Ms. Broeze says she has had clients looking for green investments, specifically in the alternative energy fields of wind and solar-power generation.

“First, suitable investments were very difficult to find, and then, most of those that I did identify made little investment sense,” she says. “You have to remember you are investing to make money, not save the world.”

Diversification in any portfolio is one of the basics of successful long-term investing, says Mark Grammer, vice-president for investments at McKenzie Financial Corp. in Toronto -- and placing all or a substantial part of a portfolio into any single category such as green investments breaks that fundamental rule.

An added risk is that many green companies are too young to have a history of solid financial performance to base investment decisions on; as well, many focus on developing technology, which may not yet have proved its value.

Socially responsible investing (SRI), on the other hand, is a broader category, says Robert Gorman, a vice-president at TD Waterhouse Group Inc. in Toronto. It offers a much broader range of investment choices, many of which have a proven track record of success. SRI takes into account more than environmental criteria; for example, it also looks at how companies treat their employees and their communities.

“If you go to websites like the Social Investment Organization ( you will find nine different fund companies that have socially responsible funds. Some of those reflect environmental issues,” Mr. Gorman says.

He points out that investors can make direct investments into a variety of green-related index funds, which are based on the performance of a basket of companies all in the same sector. Among them are PowerShares Wilderhill Clean Energy Portfolio (PWB/AMEX), Claymore Social Energy Index (TAN/NYSE), Market Vectors Solar Energy Fund (KWT/NYSE) and PowerShares Water Resources Portfolio (PHO/AMEX).

Investing in indices spreads the risk posed by a single corporate investment.

People with large portfolios will find green investing easier than those with more modest ones, says Penny Knuff, a portfolio manager with Fiduciary Trust Co. International in San Mateo, Calif. The reason is that they usually have a portfolio manager to do the research for them.

“People with portfolios larger than $2-million can come to us and define what they want in their portfolio, what they are passionate about. It is then up to people like me to do the research and recommend a basket of investments that meets their social responsibility demands while still making sense from an investment point of view,” Ms. Knuff says.

Social investing is essentially very personal, she adds. Ms. Knuff cited one client who is keen on environmental and aboriginal issues, but is also a heavy smoker. “So in her portfolio we have investments in corporations that reflect her social responsibility concerns – but we also have shares in tobacco companies,” she says.

For those keen on green investing, the experts offer the following tips:

  • Start by defining your goals from both a socially responsible and an investing point of view. “The goal is to make money, not just feel good,” says Mr. Grammer.
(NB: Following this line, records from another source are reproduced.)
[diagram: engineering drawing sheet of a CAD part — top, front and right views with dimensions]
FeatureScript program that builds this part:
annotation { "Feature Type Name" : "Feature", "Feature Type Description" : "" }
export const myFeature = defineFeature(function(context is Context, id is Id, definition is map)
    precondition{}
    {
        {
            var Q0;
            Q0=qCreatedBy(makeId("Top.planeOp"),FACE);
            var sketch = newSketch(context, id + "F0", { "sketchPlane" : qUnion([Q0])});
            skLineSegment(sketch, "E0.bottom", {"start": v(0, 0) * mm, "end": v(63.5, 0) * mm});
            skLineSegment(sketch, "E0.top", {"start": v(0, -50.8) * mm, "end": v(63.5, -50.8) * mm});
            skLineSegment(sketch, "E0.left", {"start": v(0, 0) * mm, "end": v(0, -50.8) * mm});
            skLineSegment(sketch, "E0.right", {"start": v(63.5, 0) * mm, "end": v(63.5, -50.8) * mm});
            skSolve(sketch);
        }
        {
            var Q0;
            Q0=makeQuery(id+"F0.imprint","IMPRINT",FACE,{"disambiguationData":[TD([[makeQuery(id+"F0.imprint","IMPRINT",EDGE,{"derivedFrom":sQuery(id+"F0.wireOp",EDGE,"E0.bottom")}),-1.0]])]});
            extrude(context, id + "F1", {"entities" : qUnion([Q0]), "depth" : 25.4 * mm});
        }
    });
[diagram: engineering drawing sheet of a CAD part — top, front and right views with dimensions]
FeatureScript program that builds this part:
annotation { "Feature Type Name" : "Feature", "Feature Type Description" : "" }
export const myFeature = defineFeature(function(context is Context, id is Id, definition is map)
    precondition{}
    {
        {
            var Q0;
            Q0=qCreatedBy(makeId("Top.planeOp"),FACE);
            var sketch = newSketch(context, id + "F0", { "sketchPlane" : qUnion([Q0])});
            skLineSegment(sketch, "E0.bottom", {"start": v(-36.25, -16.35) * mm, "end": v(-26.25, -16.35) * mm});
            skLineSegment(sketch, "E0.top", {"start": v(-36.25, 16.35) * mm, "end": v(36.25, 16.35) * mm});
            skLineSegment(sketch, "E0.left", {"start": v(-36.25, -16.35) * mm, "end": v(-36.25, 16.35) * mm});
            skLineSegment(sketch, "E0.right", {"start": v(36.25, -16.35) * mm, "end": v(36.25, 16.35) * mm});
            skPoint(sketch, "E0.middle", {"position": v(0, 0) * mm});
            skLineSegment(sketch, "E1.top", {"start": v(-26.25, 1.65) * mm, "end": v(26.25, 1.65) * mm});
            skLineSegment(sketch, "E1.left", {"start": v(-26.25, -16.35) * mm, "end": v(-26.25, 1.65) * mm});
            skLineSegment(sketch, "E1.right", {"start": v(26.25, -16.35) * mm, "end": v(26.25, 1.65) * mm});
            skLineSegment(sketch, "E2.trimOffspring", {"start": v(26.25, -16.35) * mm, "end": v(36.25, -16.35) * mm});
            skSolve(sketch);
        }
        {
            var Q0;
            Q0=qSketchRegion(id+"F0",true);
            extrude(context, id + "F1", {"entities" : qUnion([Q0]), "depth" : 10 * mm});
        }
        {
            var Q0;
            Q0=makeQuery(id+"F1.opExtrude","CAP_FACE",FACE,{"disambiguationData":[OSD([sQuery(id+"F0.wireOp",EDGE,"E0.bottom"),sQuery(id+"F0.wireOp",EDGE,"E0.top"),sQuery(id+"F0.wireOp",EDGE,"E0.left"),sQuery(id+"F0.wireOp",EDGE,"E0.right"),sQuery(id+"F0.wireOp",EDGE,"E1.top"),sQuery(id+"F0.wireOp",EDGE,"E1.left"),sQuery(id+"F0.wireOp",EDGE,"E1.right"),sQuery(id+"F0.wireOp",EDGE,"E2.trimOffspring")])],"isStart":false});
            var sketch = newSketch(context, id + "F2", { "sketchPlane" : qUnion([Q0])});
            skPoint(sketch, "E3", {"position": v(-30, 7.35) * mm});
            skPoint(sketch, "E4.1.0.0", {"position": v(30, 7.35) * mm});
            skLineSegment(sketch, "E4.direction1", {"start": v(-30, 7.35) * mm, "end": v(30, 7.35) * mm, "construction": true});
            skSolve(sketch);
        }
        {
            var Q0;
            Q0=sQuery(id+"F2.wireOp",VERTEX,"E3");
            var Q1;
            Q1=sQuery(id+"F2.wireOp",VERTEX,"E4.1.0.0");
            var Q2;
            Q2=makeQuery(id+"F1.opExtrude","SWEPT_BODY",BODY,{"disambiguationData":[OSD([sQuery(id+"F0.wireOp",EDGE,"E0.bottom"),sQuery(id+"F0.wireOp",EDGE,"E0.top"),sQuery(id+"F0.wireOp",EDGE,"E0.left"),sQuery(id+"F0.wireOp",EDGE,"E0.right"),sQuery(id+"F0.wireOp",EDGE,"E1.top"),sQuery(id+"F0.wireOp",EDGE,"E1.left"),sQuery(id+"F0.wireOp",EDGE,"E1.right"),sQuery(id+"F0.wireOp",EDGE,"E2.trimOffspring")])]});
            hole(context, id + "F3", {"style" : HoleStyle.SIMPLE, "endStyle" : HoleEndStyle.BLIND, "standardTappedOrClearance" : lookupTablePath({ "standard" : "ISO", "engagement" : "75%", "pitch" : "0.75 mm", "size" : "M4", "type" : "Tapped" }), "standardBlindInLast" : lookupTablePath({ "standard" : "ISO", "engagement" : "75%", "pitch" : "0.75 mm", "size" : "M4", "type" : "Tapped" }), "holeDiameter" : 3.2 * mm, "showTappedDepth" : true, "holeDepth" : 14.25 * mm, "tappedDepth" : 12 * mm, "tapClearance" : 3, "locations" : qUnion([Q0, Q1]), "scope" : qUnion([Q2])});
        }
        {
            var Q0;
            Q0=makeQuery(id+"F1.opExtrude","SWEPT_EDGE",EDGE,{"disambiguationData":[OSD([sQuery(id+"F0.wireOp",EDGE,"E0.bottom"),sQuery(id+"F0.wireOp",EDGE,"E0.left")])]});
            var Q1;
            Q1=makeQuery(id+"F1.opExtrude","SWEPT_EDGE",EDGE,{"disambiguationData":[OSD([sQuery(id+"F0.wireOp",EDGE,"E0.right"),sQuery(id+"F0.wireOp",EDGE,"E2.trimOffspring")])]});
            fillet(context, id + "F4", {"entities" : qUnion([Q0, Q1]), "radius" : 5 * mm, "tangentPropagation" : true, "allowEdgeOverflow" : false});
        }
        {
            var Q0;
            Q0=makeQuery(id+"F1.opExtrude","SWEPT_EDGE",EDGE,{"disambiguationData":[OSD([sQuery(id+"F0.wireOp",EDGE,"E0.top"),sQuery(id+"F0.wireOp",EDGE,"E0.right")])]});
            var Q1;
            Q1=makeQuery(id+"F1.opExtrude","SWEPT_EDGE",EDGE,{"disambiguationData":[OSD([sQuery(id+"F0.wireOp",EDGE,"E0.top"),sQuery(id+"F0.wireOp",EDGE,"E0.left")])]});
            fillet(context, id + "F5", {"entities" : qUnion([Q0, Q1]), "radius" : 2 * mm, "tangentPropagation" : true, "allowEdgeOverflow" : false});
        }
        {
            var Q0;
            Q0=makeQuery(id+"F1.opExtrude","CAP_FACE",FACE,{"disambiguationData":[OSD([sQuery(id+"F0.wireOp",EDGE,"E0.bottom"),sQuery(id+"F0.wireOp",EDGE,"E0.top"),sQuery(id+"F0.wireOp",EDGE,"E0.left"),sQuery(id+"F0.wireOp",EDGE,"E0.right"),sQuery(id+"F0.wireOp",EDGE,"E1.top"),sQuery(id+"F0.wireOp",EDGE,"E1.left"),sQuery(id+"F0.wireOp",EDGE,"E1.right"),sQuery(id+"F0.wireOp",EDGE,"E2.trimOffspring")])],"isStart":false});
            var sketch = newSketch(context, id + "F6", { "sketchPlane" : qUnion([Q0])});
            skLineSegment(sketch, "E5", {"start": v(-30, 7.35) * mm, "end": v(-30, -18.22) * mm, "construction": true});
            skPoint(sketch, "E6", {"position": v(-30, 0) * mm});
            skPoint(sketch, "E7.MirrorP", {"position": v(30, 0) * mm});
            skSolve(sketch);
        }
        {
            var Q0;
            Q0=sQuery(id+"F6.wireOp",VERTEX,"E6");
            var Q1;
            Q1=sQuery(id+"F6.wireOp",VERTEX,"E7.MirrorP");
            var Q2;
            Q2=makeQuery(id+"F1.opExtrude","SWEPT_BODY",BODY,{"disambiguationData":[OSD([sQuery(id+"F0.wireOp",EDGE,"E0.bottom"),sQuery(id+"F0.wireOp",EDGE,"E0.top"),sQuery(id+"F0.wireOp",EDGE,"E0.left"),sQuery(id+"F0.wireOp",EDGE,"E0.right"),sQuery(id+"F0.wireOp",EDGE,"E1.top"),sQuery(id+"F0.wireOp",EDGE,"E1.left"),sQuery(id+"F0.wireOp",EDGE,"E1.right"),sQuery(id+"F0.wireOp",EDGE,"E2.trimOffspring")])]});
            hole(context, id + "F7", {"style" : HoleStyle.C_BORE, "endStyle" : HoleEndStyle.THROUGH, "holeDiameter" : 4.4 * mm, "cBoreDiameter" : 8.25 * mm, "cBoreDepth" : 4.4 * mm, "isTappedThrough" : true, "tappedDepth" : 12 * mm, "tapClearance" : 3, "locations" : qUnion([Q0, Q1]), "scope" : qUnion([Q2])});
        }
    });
  • Research, research, research. That means not only identifying green companies but also understanding their technology, their financial performance and their chances for future success. “This can often be the greatest challenge,” says Ms. Knuff. “There is tons of material on the Internet but the trick is separating the hype from the substance.”

  • Given the lack of product, you may want to limit green investments to a certain percentage of your portfolio. The rest can be devoted to other socially responsible investments with a proven track record. “There are now mutual funds, which may devote perhaps 15 per cent of their portfolio to green investments and spread the remainder over a variety of socially responsible ventures,” Mr. Gorman notes.

  • Diversify your green holdings just as you would others to limit risk. If you support renewable energy, for example, spread your money among all forms, not only wind power or solar power.

  • Be wary of stock issues with valuations that seem high based on actual financial performance. “Many are based on unproven, evolving technologies,” Mr. Gorman says.